● **WHAT TO DO**:
Would you copy only the lines below, beginning with the one that contains "X127000000Y-57150000D03*" and running through the last entry line?

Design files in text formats
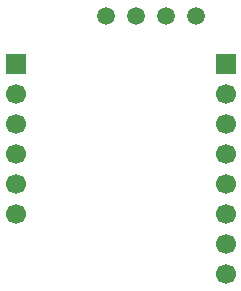
<source format=gbr>
%TF.GenerationSoftware,KiCad,Pcbnew,9.0.3*%
%TF.CreationDate,2025-12-07T20:29:13-06:00*%
%TF.ProjectId,IsolatedADSBoard,49736f6c-6174-4656-9441-4453426f6172,rev?*%
%TF.SameCoordinates,Original*%
%TF.FileFunction,Soldermask,Bot*%
%TF.FilePolarity,Negative*%
%FSLAX46Y46*%
G04 Gerber Fmt 4.6, Leading zero omitted, Abs format (unit mm)*
G04 Created by KiCad (PCBNEW 9.0.3) date 2025-12-07 20:29:13*
%MOMM*%
%LPD*%
G01*
G04 APERTURE LIST*
%ADD10C,1.500000*%
%ADD11R,1.700000X1.700000*%
%ADD12C,1.700000*%
G04 APERTURE END LIST*
D10*
%TO.C,U14*%
X134620000Y-48006000D03*
X137160000Y-48006000D03*
X139700000Y-48006000D03*
X142240000Y-48006000D03*
%TD*%
D11*
%TO.C,J2*%
X144780000Y-52070000D03*
D12*
X144780000Y-54610000D03*
X144780000Y-57150000D03*
X144780000Y-59690000D03*
X144780000Y-62230000D03*
X144780000Y-64770000D03*
X144780000Y-67310000D03*
X144780000Y-69850000D03*
%TD*%
D11*
%TO.C,J1*%
X127000000Y-52070000D03*
D12*
X127000000Y-54610000D03*
X127000000Y-57150000D03*
X127000000Y-59690000D03*
X127000000Y-62230000D03*
X127000000Y-64770000D03*
%TD*%
M02*

</source>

● **SOLUTION FOR THIS EXERCISE**:
X127000000Y-57150000D03*
X127000000Y-59690000D03*
X127000000Y-62230000D03*
X127000000Y-64770000D03*
%TD*%
M02*

</source>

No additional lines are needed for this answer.